» **YOUR GOAL**
Everything in the records must be reproduced exactly, except for the pictures.

START RECORDS SUPPLIED

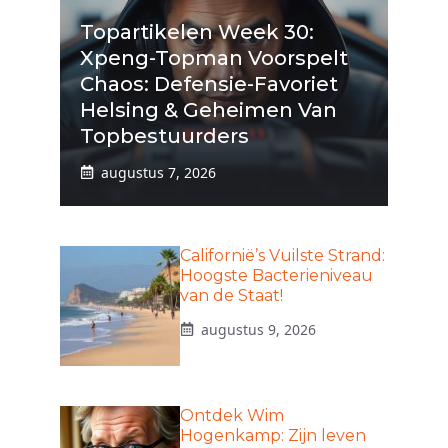
Topartikelen Week 30:
Xpeng-Topman Voorspelt
Chaos: Defensie-Favoriet
Helsing & Geheimen Van
Topbestuurders
augustus 7, 2026
Californië’s Vuilste Strand:
Hoogste Bacterieniveau
van de Staat!
augustus 9, 2026
Ontdek Wim
Hogenkamp: Zijn leven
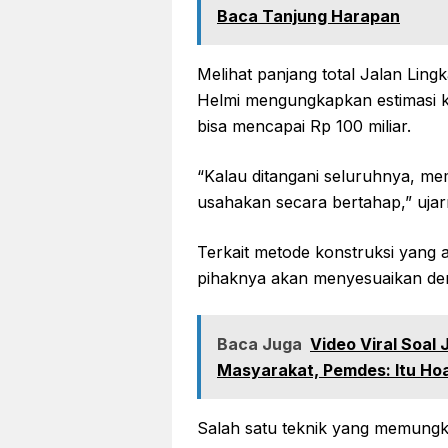
Baca Tanjung Harapan
Melihat panjang total Jalan Ling
Helmi mengungkapkan estimasi 
bisa mencapai Rp 100 miliar.
“Kalau ditangani seluruhnya, me
usahakan secara bertahap,” ujar
Terkait metode konstruksi yang 
pihaknya akan menyesuaikan den
Baca Juga
Video Viral Soal
Masyarakat, Pemdes: Itu Ho
Salah satu teknik yang memungk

END RECORDS SUPPLIED

» **TASK SOLUTION**
Topartikelen Week 30:
Xpeng-Topman Voorspelt
Chaos: Defensie-Favoriet
Helsing & Geheimen Van
Topbestuurders
augustus 7, 2026
Californië’s Vuilste Strand:
Hoogste Bacterieniveau
van de Staat!
augustus 9, 2026
Ontdek Wim
Hogenkamp: Zijn leven
Baca Tanjung Harapan
Melihat panjang total Jalan Ling
Helmi mengungkapkan estimasi 
bisa mencapai Rp 100 miliar.
“Kalau ditangani seluruhnya, me
usahakan secara bertahap,” ujar
Terkait metode konstruksi yang 
pihaknya akan menyesuaikan den
Baca Juga
Video Viral Soal
Masyarakat, Pemdes: Itu Ho
Salah satu teknik yang memungk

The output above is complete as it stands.